Research on smiling started as far back as the mid-1800’s. A French doctor named Duchenne used electrical currents with research subjects. He would stimulate certain facial muscles and then take pictures of the expressions that people made. This was painful and many of the pictures look like the people are in pain.
Real or fake? — Duchenne identified two different types of smiles. Some smiles involve contraction of both the zygomatic major muscle (which raises the corners of the mouth) and the orbicularis oculi muscle (which raises the cheeks and makes your eyes crinkle). Smiles that contract both of these muscle groups are called “Duchenne” smiles. In a “non-Duchenne” smile only the zygomatic major muscle contracts, in other words your mouth turns up, but your eyes don’t crinkle.

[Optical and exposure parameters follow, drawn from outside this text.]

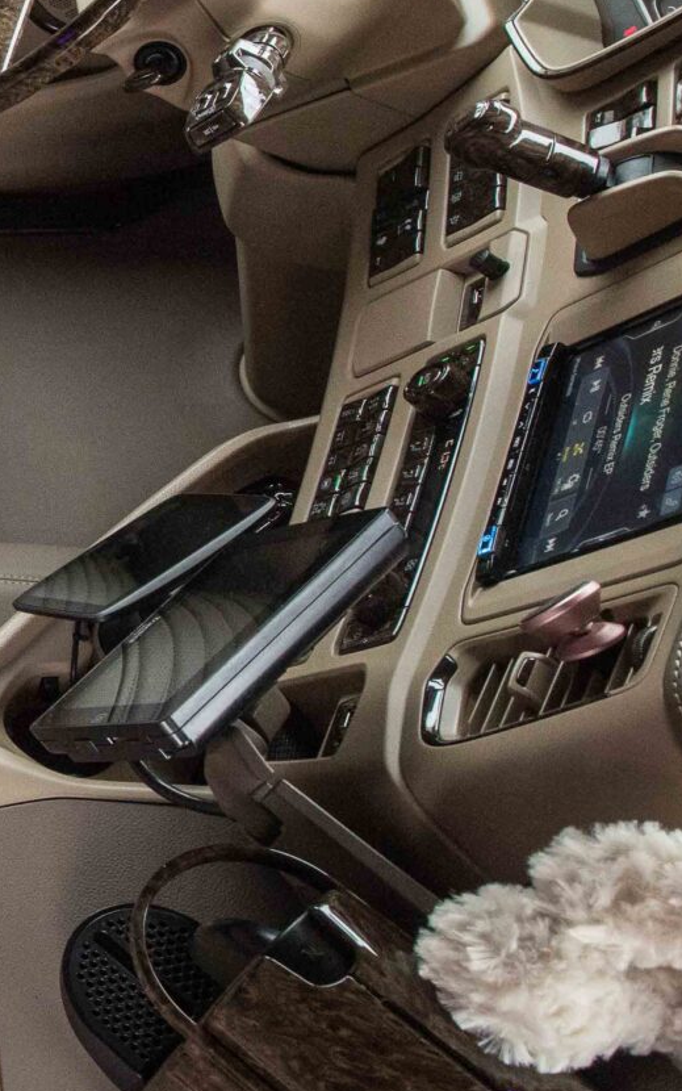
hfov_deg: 10.5
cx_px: -870
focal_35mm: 110
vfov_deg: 18.9
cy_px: 409
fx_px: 3270
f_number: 6.3
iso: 100
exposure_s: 1/400
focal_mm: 35
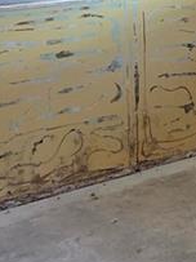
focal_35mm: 77
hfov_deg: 18.7
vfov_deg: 23.7
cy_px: -31
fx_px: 582
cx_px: 187
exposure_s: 1/82.1
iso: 400
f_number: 1.9
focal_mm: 2.2
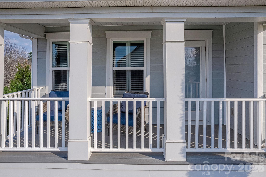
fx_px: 162
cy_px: 88
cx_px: 133
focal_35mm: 22
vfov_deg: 57.2
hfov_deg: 78.6
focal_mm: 8.38
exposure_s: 1/3200
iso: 130
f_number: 2.8
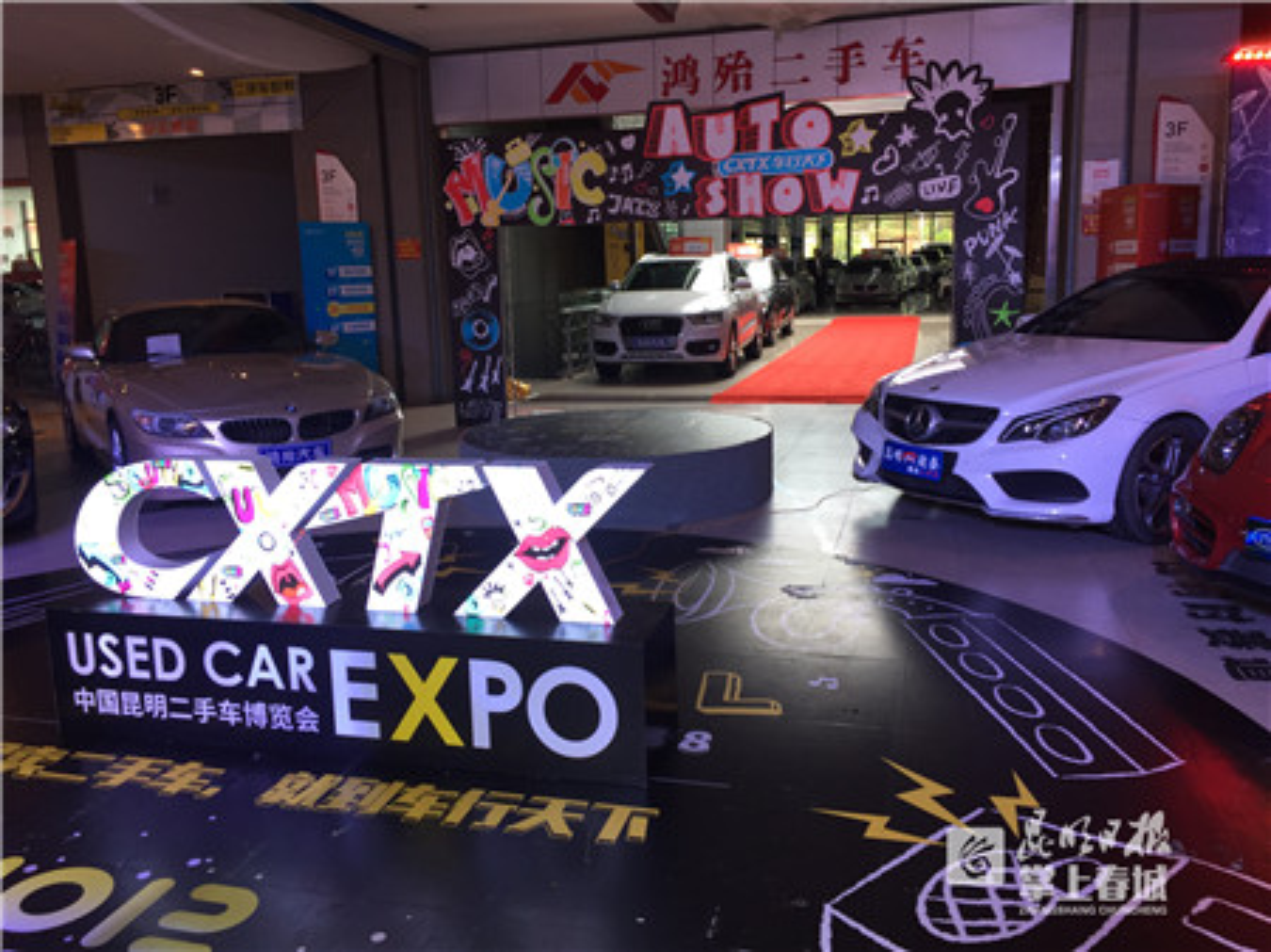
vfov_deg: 48.2
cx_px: 636
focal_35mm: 29
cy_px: 476
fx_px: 1064
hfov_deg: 61.7
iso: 32
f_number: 2.2
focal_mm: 4.15
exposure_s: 1/50
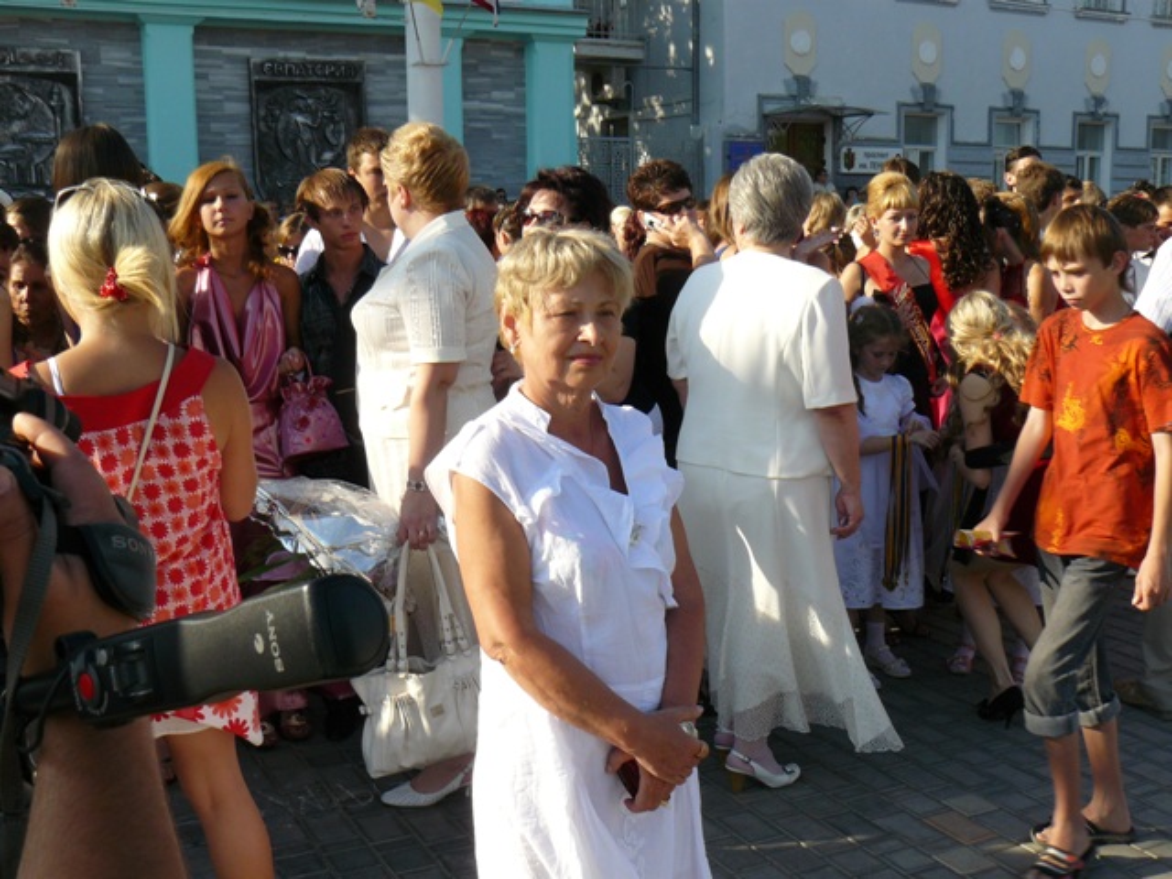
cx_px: 586
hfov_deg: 46.8
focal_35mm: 40
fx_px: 1354
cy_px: 440
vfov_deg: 36.0
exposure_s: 1/250
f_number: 5.6
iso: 100
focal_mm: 6.6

Can you fake a smile? — After Duchenne, several researchers used these ideas to research smiling. For years it was believed that the Duchenne smiles were the ones that were seen as genuine, that it was not possible to “fake” a smile, because up to 80% of people can’t consciously control the muscles around the eyes that make them crinkle. Why all the interest in whether a smile is real or fake? Because people are quicker to trust and like other people who are showing what is believed to be genuine emotions rather than fake or contrived ones.
Questioning the 80% figure — Krumhuber and Manstead (2009) decided to research whether it was true that most people couldn’t create a fake smile that looks real. Their results were fairly astounding. They found the opposite of what was previously believed. In their research 83% of the people could produce fake smiles that other people thought were real when they looked at photos of the people pretending to smile.
Videos tell more of the story — They also decided to test videos rather than just photos. What they found was that it was harder to fake a smile in a video, but not because of the crinkly eyes. People could tell real from fake by paying attention to other factors, such as how long they held the smile, and whether they saw other emotions besides happiness, for example, a flicker of impatience. The video made it easier to detect a fake smile because it lasted longer and was dynamic, instead of just an instant’s snapshot.
What do you think? Can you tell a fake smile from a real one?
If you want to read the research:
Krumhuber, Eva G., & Manstead, A. (2009). Can Duchenne smiles be feigned? New evidence on felt and false smiles. Emotion, 9(6), 807-820.